Interest in tablets has waned as the once-red-hot category matures. Last week Apple said it sold 16.1 million iPads in the most recent quarter - a 25 percent drop from the same period last year and about 2 million units short of the sales analysts had expected. And, overall, the tablet category is seeing a steady decline in shipments, as numbers from market researcher IDC indicated when it reported shipments on Monday.
What gives? Consumers are holding onto their tablets longer than expected and turning to large-screen smartphones to do more computing, Ryan Reith, program director with IDC covering mobile devices, told FoxNews.com.

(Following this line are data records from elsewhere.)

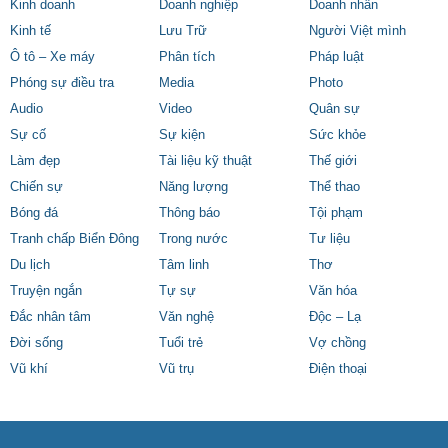
Kinh doanh
Doanh nghiệp
Doanh nhân
Kinh tế
Lưu Trữ
Người Việt mình
Ô tô – Xe máy
Phân tích
Pháp luật
Phóng sự điều tra
Media
Photo
Audio
Video
Quân sự
Sự cố
Sự kiện
Sức khỏe
Làm đẹp
Tài liệu kỹ thuật
Thế giới
Chiến sự
Năng lượng
Thể thao
Bóng đá
Thông báo
Tội phạm
Tranh chấp Biển Đông
Trong nước
Tư liệu
Du lịch
Tâm linh
Thơ
Truyện ngắn
Tự sự
Văn hóa
Đắc nhân tâm
Văn nghệ
Độc – Lạ
Đời sống
Tuổi trẻ
Vợ chồng
Vũ khí
Vũ trụ
Điện thoại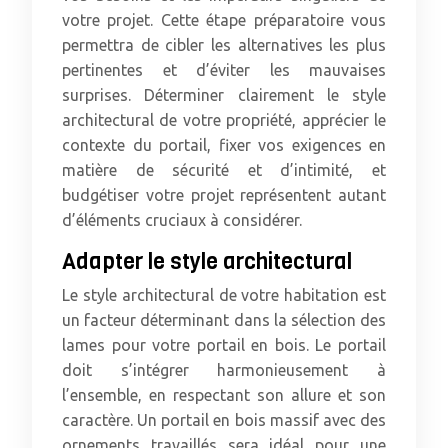
votre projet. Cette étape préparatoire vous
permettra de cibler les alternatives les plus
pertinentes et d’éviter les mauvaises
surprises. Déterminer clairement le style
architectural de votre propriété, apprécier le
contexte du portail, fixer vos exigences en
matière de sécurité et d’intimité, et
budgétiser votre projet représentent autant
d’éléments cruciaux à considérer.
Adapter le style architectural
Le style architectural de votre habitation est
un facteur déterminant dans la sélection des
lames pour votre portail en bois. Le portail
doit s’intégrer harmonieusement à
l’ensemble, en respectant son allure et son
caractère. Un portail en bois massif avec des
ornements travaillés sera idéal pour une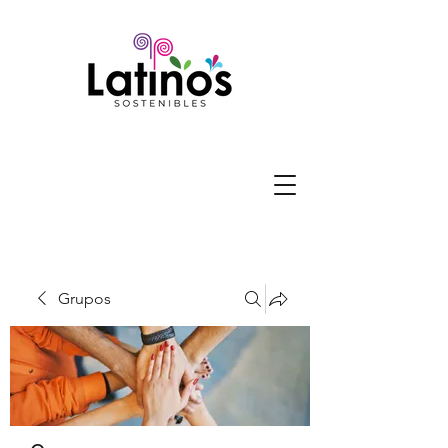
Grupos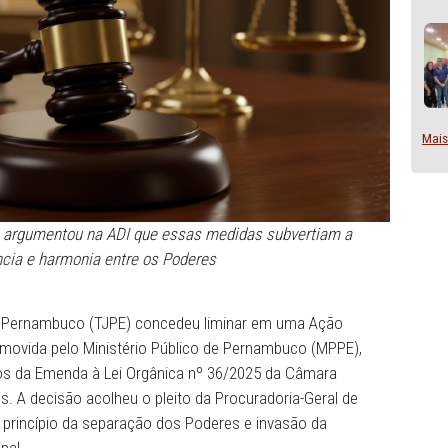
 de Justiça argumentou na ADI que essas medidas subver
independência e harmonia entre os Poderes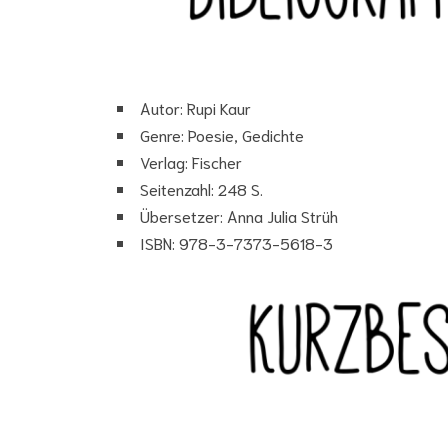
Autor: Rupi Kaur
Genre: Poesie, Gedichte
Verlag: Fischer
Seitenzahl: 248 S.
Übersetzer: Anna Julia Strüh
ISBN: 978-3-7373-5618-3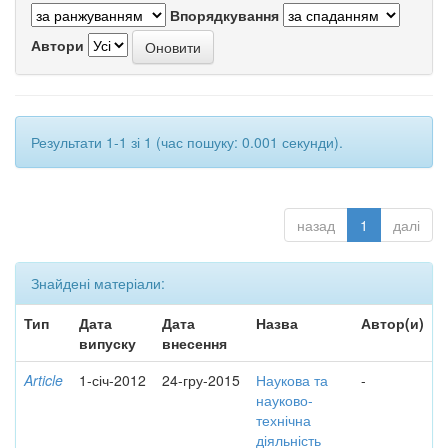
Впорядкування
Автори
Результати 1-1 зі 1 (час пошуку: 0.001 секунди).
назад
1
далі
Знайдені матеріали:
Тип
Дата
Дата
Назва
Автор(и)
випуску
внесення
Article
1-січ-2012
24-гру-2015
Наукова та
-
науково-
технічна
діяльність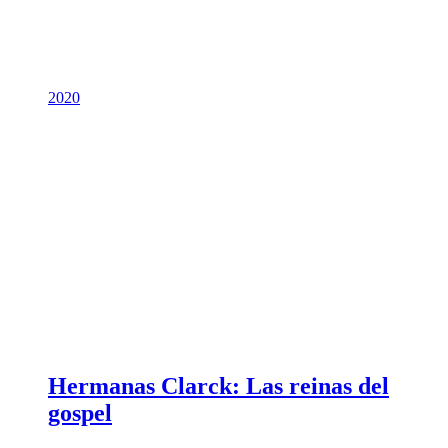
2020
Hermanas Clarck: Las reinas del
gospel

In an effort to breathe life into the iPad, Apple introduced the giant iPad Pro last September, its most ambitious attempt to offer a laptop replacement to date. The iPad Pro has a 13-inch display (like many laptops), offers laptop-like performance, and comes with an optional Smart Keyboard.
But it’s pricey, starting at $799 for Wi-Fi-only and $1,079 for Wi-Fi-plus-cellular models. Though it fared relatively well in IDC's most recent quarterly report released on Monday, Reith doesn’t believe the Pro will spur iPad growth in the long term. “The way that we tend to view the iPad Pro is that it's kind of a stopgap solution until they get a Mac line to the point of a touchscreen and possibly detachable keyboard."
Apple has vowed in the past that it will never do a touchscreen Mac. Time will tell if it sticks to that that pledge, according to Reith. "There's nothing from [suppliers] or from Apple that supports that right now [but] I just think it’s inevitable. I don't know if that's two years out or what," he said.
Arguably, Apple’s 12-inch MacBook gets pretty close to a tablet experience. Though lacking a touchscreen, it has the portability of a tablet and sports a novel, ultra-thin keyboard that emulates the detachable keyboards that come with hybrid tablet-laptops like the Microsoft Surface.
Reith believes Apple is playing a waiting game to see what works and what doesn't. "In the typical Apple fashion, they're going to take their time and when they do it, they'll...do it the right way," he said.
Apple did not respond to a request for comment on this article.